Впрочем, дело здесь, возможно, не в Париже или Козельске, но в том устроении Серёжи, когда он тяжело переживал разлуку с семьёй и боялся упустить детей. Ира в его отсутствие едва справлялась с ними, и только после возвращения мужа в доме снова водворялся тот порядок, когда утром и вечером все становились на молитву, по субботам готовились к исповеди, а в воскресенье причащались всей семьёй. Наконец, Серёжа был убеждён, что православие и невежество несовместимы, и много занимался с детьми. Уже в дошкольном возрасте Серёжины дети бойко говорили по-английски и в подражание папе любили математику.

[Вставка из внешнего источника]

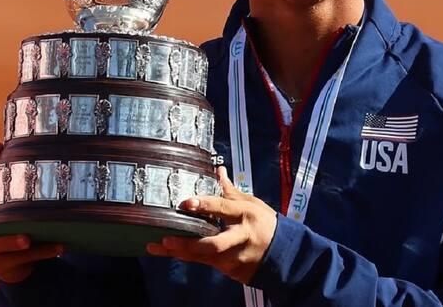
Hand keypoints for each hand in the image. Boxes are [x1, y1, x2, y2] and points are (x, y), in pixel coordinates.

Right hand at [0, 142, 62, 283]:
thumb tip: (61, 154)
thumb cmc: (25, 229)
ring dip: (12, 239)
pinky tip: (60, 247)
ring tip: (26, 237)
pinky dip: (43, 251)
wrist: (20, 265)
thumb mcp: (25, 210)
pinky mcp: (2, 265)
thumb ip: (33, 191)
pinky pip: (24, 258)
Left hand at [146, 166, 277, 283]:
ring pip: (204, 257)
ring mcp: (236, 257)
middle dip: (188, 243)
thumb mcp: (252, 204)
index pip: (223, 208)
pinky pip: (206, 264)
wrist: (286, 254)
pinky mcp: (233, 271)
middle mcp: (240, 237)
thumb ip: (231, 192)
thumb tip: (218, 170)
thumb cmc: (266, 224)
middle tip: (165, 238)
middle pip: (213, 243)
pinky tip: (172, 253)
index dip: (204, 205)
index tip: (186, 203)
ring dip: (180, 252)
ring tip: (156, 247)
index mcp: (245, 214)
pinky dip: (190, 258)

Однако отечественная наука бедствовала, и нужда заставляла Сергея уезжать на заработки в Европу. А только жить друг без друга Серёжа с Ирой не могли. Ну, с Серёжей всё понятно — он влюбился в свою Ирочку с первого взгляда, а вот с Ириной было сложнее. Сейчас в это трудно поверить, но наша кроткая домашняя Ириша ещё в школе убегала из дома, бродяжничая вместе с «хиппи», а во время учёбы в художественном училище пропадала в тех компаниях, где курили «травку» и хлестали водку. Мама Иры была в отчаянии. А батюшка дал Серёже послушание — познакомиться с Ириной и образумить её, желательно женившись на ней. Слова о женитьбе были сказаны, возможно, в шутку, но ведь случается, знаю, и такое, когда опытному духовнику бывает открыто, что эти двое созданы Господом друг для друга и не смогут порознь жить на земле. Во всяком случае, семейное предание гласит — Серёжа явился знакомиться с Ириной в больницу, где она лежала тогда с пневмонией, и, влюбившись до беспамятства, сделал предложение руки и сердца в такой элегантной форме:

— Простите, но за послушание батюшке я должен жениться на вас.

Ириша тут же ловко запустила в жениха больничными тапками. В общем, год она швыряла в Серёжу различными предметами и даже после свадьбы, бывало, фыркала:

— Серёжа хороший, но такой положи-и-тельный. Ну, какая из меня жена?

Жена из Ириши была сначала никакая — каша у неё подгорала, а молоко убегало. Строгие деревенские старухи осуждали Иру за подгоревшие кастрюли, а, главное, за то непутёвое поведение, когда она могла танцевать со своими детьми под тёплым июльским ливнем, наслаждаясь этим праздником лета. Старухи даже предсказывали — бросит Серёга непутёвую Ирку. Но Сергей любил свою весёлую жену и никогда не променял бы её на ту рачительную хозяйку, что с утра до ночи драит свой дом, как матрос палубу, и душит почему-то смертельной скукой этот стерильный самодостаточный быт. Словом, вопреки предсказаниям старух, а также психологов, утверждающих, что любовь в браке с годами проходит, перерастая в дружбу или в злобу, у математика и художницы всё было иначе. Их привязанность друг к другу росла, и однажды наша Ирина без памяти влюбилась в собственного мужа.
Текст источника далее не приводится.